The Third Division of the Adjustment Board, upon the whole record and all the evidence, finds that:
The carrier or carriers and the employe or employes involved in this dispute are respectively carrier and employe within the meaning of the Railway Labor Act as approved June 21, 1934.
This Division of the Adjustment Board has jurisdiction over the dispute involved herein.
Parties to said dispute waived right of appearance at hearing thereon.
The organization filed a first Claim on October 5, 1989, on grounds that the Claimant could have worked Position 6150, Head Machine Operator, on Saturday, September 30, 1989 "...had (the Carrier) called (her)." In denying the Claim, the Carrier states that the incumbent of Position 6150 marked off sick on the day in question and no one was assigned to his position on September 30, 1989. However, another Clerk who held assignment as a PADO Console Operator did perform a portion of the duties associated with Position 6150 which were incidental to the PADO position. At the time the Claim was filed the Claimant was on layoff. On appeal, the Organization alleges that the Carrier violated a numbe- of Rules of the Agreement, but more specifically, Rule 14(C) "...when it failed to assign Claimant to the short vacancy of Position 6150." The Carrier argues that it had not violated this Rule. The Carrier further argued that its actions were protected by Rule 46(B) .

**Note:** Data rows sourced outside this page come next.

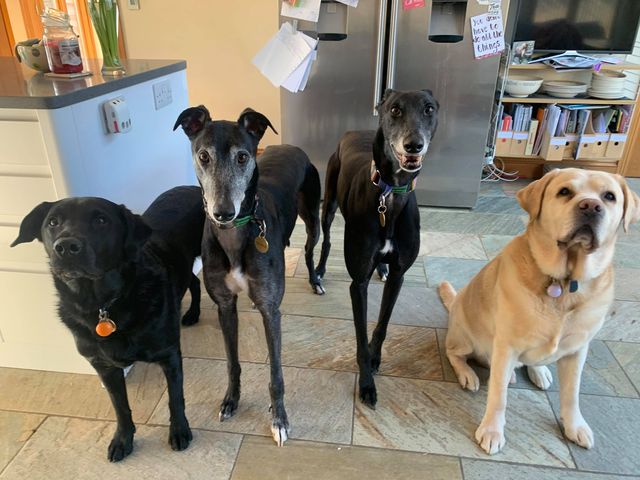
You are a GUI agent. You are given a task and a screenshot of the screen. Output one action in this format:
    pyautogui.click(x=<x>, y=<y>)
    Task: Click on the candle
    
    Given the screenshot: What is the action you would take?
    pyautogui.click(x=73, y=49)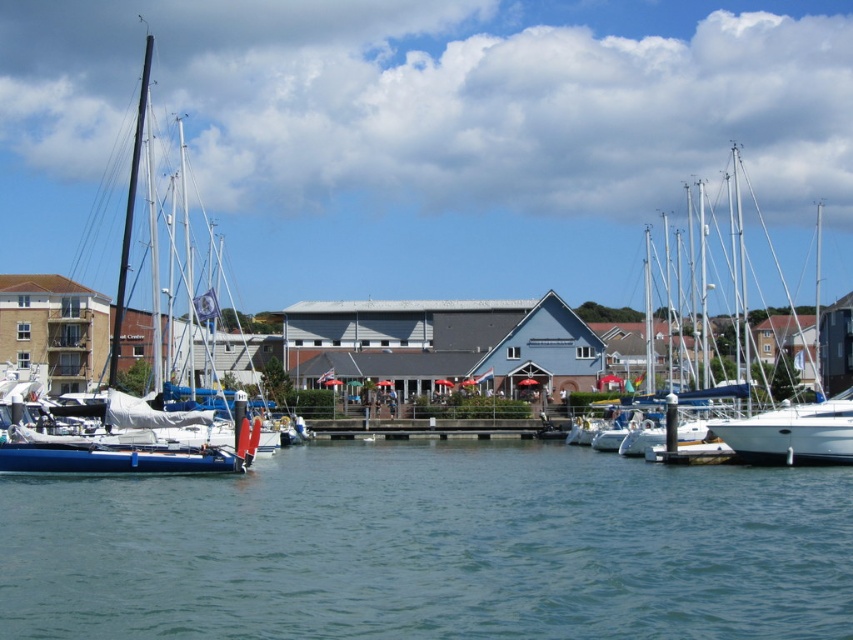
Question: Does clear blue water at center have a lesser width compared to white matte sailboat at left?

Choices:
 (A) no
 (B) yes

Answer: (B)

Question: Estimate the real-world distances between objects in this image. Which object is closer to the white glossy sailboat at right?

Choices:
 (A) clear blue water at center
 (B) white matte sailboat at left

Answer: (A)

Question: Which point appears farthest from the camera in this image?

Choices:
 (A) (733, 276)
 (B) (323, 484)
 (C) (10, 422)

Answer: (A)

Question: Is clear blue water at center bigger than white matte sailboat at left?

Choices:
 (A) yes
 (B) no

Answer: (B)

Question: Which of the following is the farthest from the observer?

Choices:
 (A) (141, 136)
 (B) (697, 385)
 (C) (15, 556)

Answer: (A)

Question: Can you confirm if white glossy sailboat at right is positioned below white matte sailboat at left?

Choices:
 (A) no
 (B) yes

Answer: (B)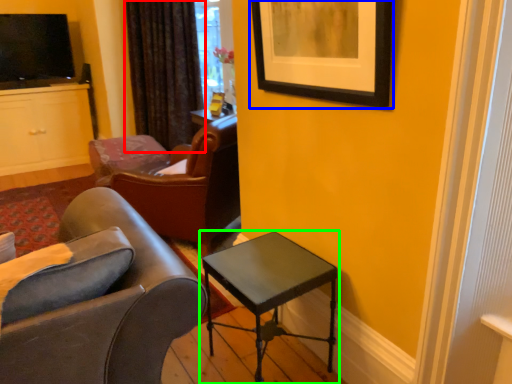
Question: Considering the real-world distances, which object is farthest from curtain (highlighted by a red box)? picture frame (highlighted by a blue box) or table (highlighted by a green box)?

Choices:
 (A) picture frame
 (B) table

Answer: (B)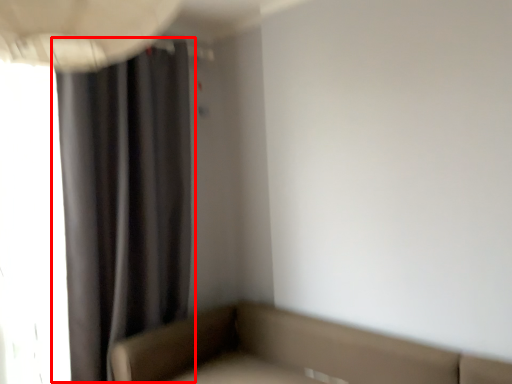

A second Claim was filed by the organization, also on October 5, 1989 on grounds that she should have been called on October 2, 1989, to work Head Machine Operator Position 6185 on that date, 11:00 AM to 7:00 PM shift, but that the carrier instead had the work done by a PADO Console Operator whose duties were other than those of Position 6185. The Carrier's denial of this second claim was based on the fact that a hardware breakdown occurred on October 2, 1989, which caused slow processing and extended delays on work normally handled by the third shift. The PADO Console Operator on the third shift handled a portion of Lead Operator functions on that day, but because of the processing problems, very little of any work was actually done on this shift on October 2, 1989. According to the Carrier, no short vacancy occurred. The Agreement provisions applicable to this second Claim are comparable to those which apply to the first one filed by the Organization. Both of these Claims are being considered jointly by the Board. Form 1 Award No. 29710
Rule 14(A) gives the Carrier the option to fill or not fill short vacancies of 15 days or less. It is not mandated to do so as the organization alleges in both Claims. Further, there is no evidentiary showing that the work of either position in question, cited in either of the claims, was done in full on the dates in question. The Carrier consistently argued that only a portion of the work was done. This has never been rebutted by the Organization. Since only a portion of the work was done, in both cases, protections for carrier's actions on both dates are also found in the provisions of Rule 46(B). Upon the record as a whole the Board must conclude that the Claims cannot be sustained.